Amerika’daki tepkileri özetlemek gerekirse, Başkan Obama Cumhurbaşkanı Gül’e telefon etti, Soma’da ölenlere başsağlığı diledi. ABD Dışişleri Bakanlığı Türk halkının acılarını paylaştığını bildirdi. Amerikan Kongresi’ndeki Türk Dostluk Grubu ortak başkanları da Washington’daki Türk Büyükelçisi Serdar Kılıç’a bir mektup göndererek Türkiye’nin acısını paylaştı. Mektupta Temsilciler Meclisi üyeleri Virginia milletvekili Gerald Connelly, Ed Whitfield, Steve Cohen ve Virginia Foxx’un imzası var. Amerikalı milletvekilleri, mektupta şöyle diyor: “Soma’daki trajik maden kazasıyla ilgili olarak Amerika-Türkiye İlişkileri ve Amerikalı Türklerle ilgili Kongre Dostluk Grubu adına Türkiye’nin dostları olarak başsağlığı diliyor, acınızı paylaşıyoruz. Ölenlerin aileleri için dua ediyor ve yaralıların biran önce iyileşmesini diliyoruz. Bu ulusal yas döneminde Amerika’nın çok eski bir dostu ve müttefiki olan Türkiye’nin yanındayız.”
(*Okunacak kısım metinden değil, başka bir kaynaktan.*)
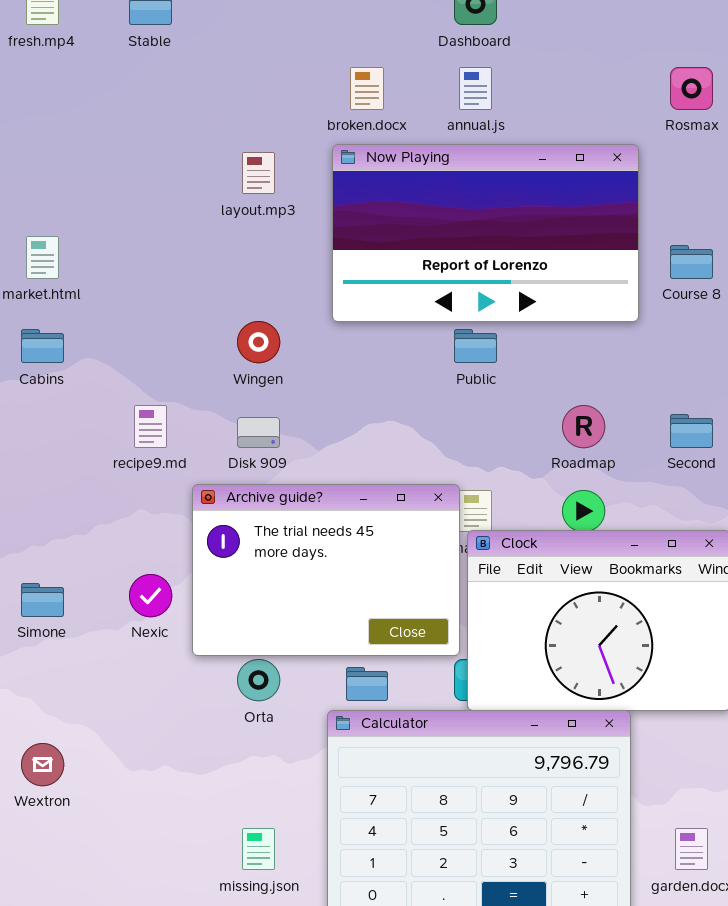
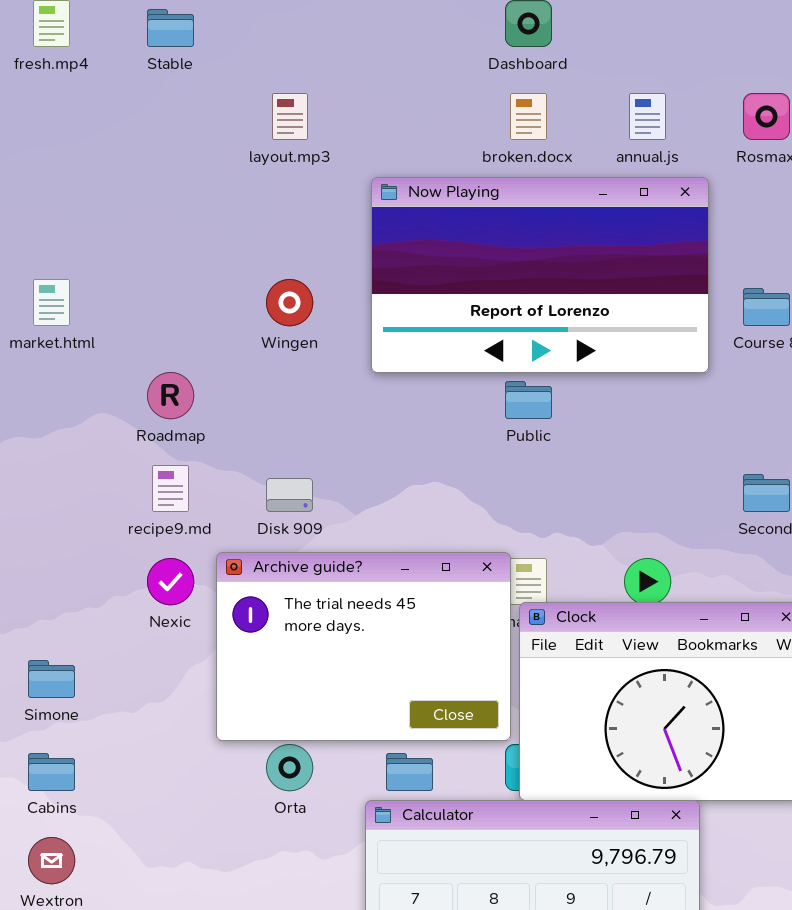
broken.docx: [350,67,384,110] -> [510,93,547,140], moved
annual.js: [459,67,492,110] -> [629,93,666,140], moved
layout.mp3: [242,152,275,194] -> [272,93,308,140], moved
Wingen: [237,321,280,363] -> [266,279,313,326], moved
Cabins: [21,329,64,363] -> [28,753,75,791], moved
Roadmap: [562,405,605,448] -> [147,372,194,419], moved
Nexic: [129,574,172,617] -> [147,558,194,605], moved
Amerika’daki Türk dernekleri karınca kararınca yardım kampanyaları yürütüyor, Washington ve New York başta olmak üzere birçok kentte Türkler biraraya geldi, elele verdi. Soma kazası duyulur duyulmaz, Washington’daki Türk Politika Merkezi (Turkish Policy Center) üyeleri Beyaz Saray’ın önünde gece bir anma töreni yaptı, yere mumlarla SOMA yazdı.

Ben Amerika’daki ve Türkiye’deki özel sektörü, işadamlarını, sivil toplum örgütlerini yardıma çağırıyorum. İmkanlarınız geniş, Soma’da ölen madencilerin aileleri, çocukları için ne olur birşeyler yapın. ‘Acı çekmek onların kaderi olmasın’.

Bu kez içimden başka bir konuda iki satır olsun yazmak gelmedi. O yüzden ben de ‘Soma’ dedim. Okuduğunuz için teşekkür ederim.